Germinale Monferrato Art Festival
Si è da poco conclusa con successo la prima edizione del Germinale Monferrato Art Fest, in Basso Monferrato, Piemonte. Il festival trae il nome dal settimo mese del calendario rivoluzionario francese, a sua volta derivato dal latino germinalis, da germen, “germoglio”. Proprio come il mese “in cui germogliano le piante”, Germinale è stato, dal 6 al 29 settembre 2024, terreno fertile di incontri, ispirazione, sperimentazioni, arte e bellezza.

Le dolci colline del Monferrato
Tra le meno conosciute colline del Monferrato, rispetto alle zone delle Langhe e del Roero, l’arte diffusa di 23 artisti in parte affermati, in parte emergenti, ha contaminato chiese sconsacrate, castelli, cantine, giardini e strade in un felice mix di antico e contemporaneo, installazioni ma anche talk, laboratori didattici e progetti di residenze d’artista, appassionati di arte contemporanea e visitatori abituali.

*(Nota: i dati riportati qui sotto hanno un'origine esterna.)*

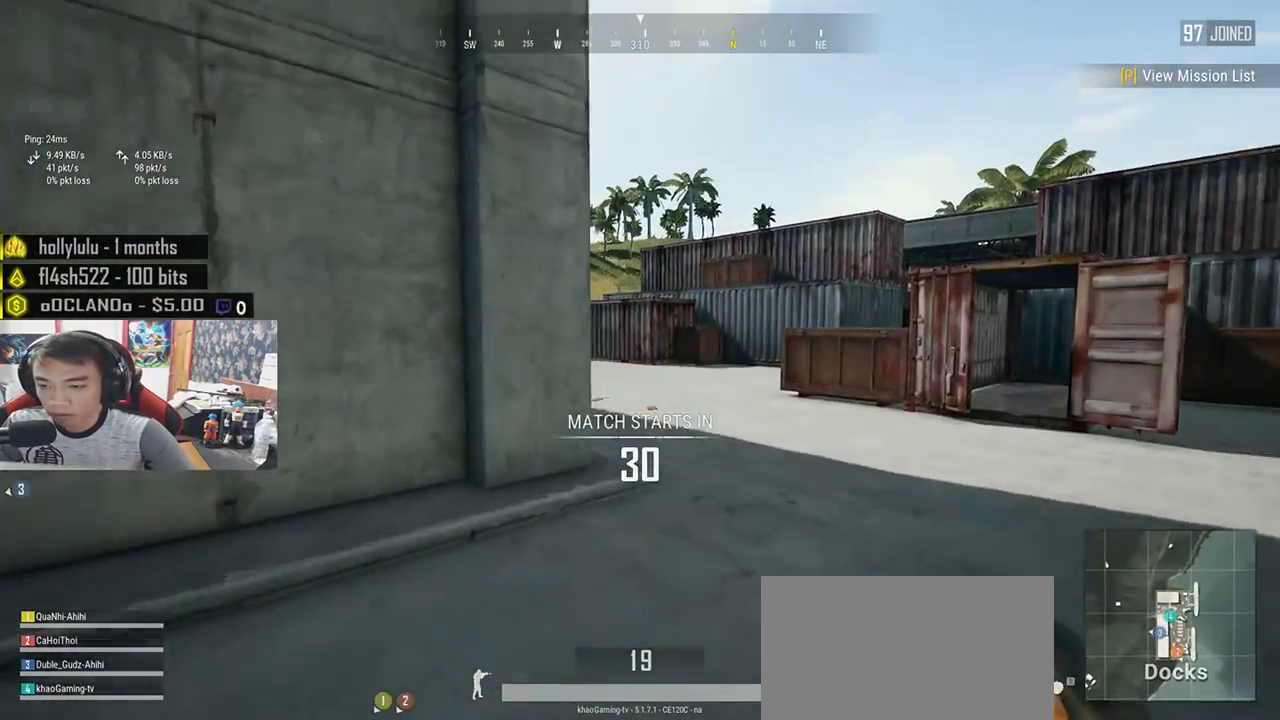
{"keys": ["shift", "w"], "mouse": [], "events": []}
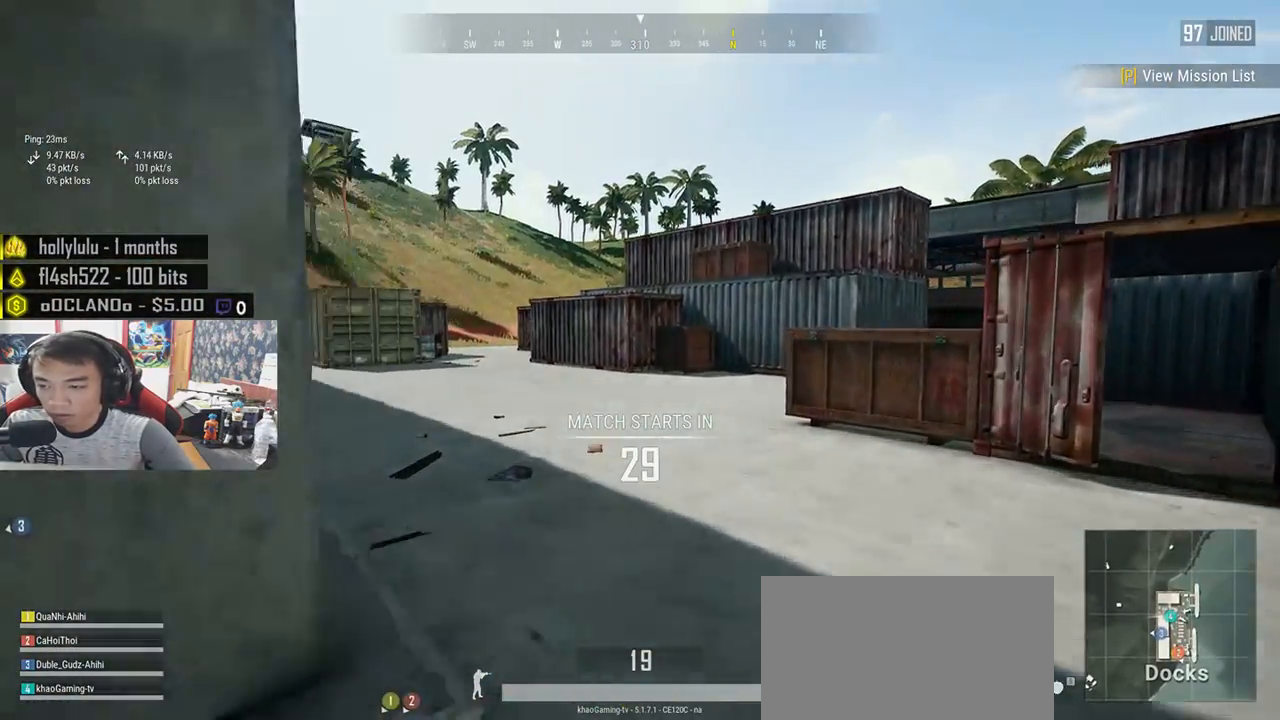
{"keys": ["shift", "w"], "mouse": [], "events": []}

Dodici comuni coinvolti e sedici sedi museali
12 i comuni coinvolti per 16 incantevoli location. Ho avuto il piacere di visitare la chiesa di San Remigio, del 1500, a Villadeati, che accoglieva l’opera di Elizabeth Aro, Ulivi, simbolo di rinascita, due alberi, l’uno bianco, in broccato di cotone, l’altro nero, in velluto, collocati proprio laddove un enorme albero era cresciuto nella chiesa sconsacrata fino a sfondarne il tetto (nella stessa Villadeati anche l’interessante mostra Immagini del passato frutto del paziente lavoro di raccolta e selezione di fotografie antiche dell’associazione Madreselva, che sarà esposta l’11 ottobre, a Casale, alla fiera dell’agricoltura Monferrato Green Farm e la mostra Visagi, del fotografo Claudio Cravero, alla sua seconda edizione – l’anno scorso si tenne a Rinco di Montiglio – suggestive gigantografie in bianco e nero degli abitanti, ritratti insieme a un oggetto che li rappresenta);
La città nido, di Luisa Raffaelli, nell’ex Cinema Piemonte, di Piovà Massaia, opera onirica, visionaria, “un elemento metaforico della città, una forma di agglomerazione di nidi d’uccello, in contrasto con la città di oggi, un luogo scoagulato, con un sonoro di voci, il vociare di questo paese abitativo” come spiega la stessa artista;
l’installazione sonora di Enrico Ascoli Frinire Raccolto – Lauda a 6 Voces, nella suggestiva Pieve romanica di San Lorenzo, a Montiglio Monferrato, sei linee musicali basate sulle registrazioni di voci di grilli e cicale, usate dall’artista come spartito su cui comporre altrettante voci femminili, che si espandono tra le volte della chiesa con un effetto iptonico.

L’amore viscerale per il territorio
Il festival si distingue da altre rassegne di arte contemporanea perché nasce non solo dall’amore per l’arte contemporanea, bensì dal rapporto viscerale con questi luoghi di quattro amici e dal desiderio di farli sempre meglio conoscere e valorizzare. Ve ne siamo davvero grati!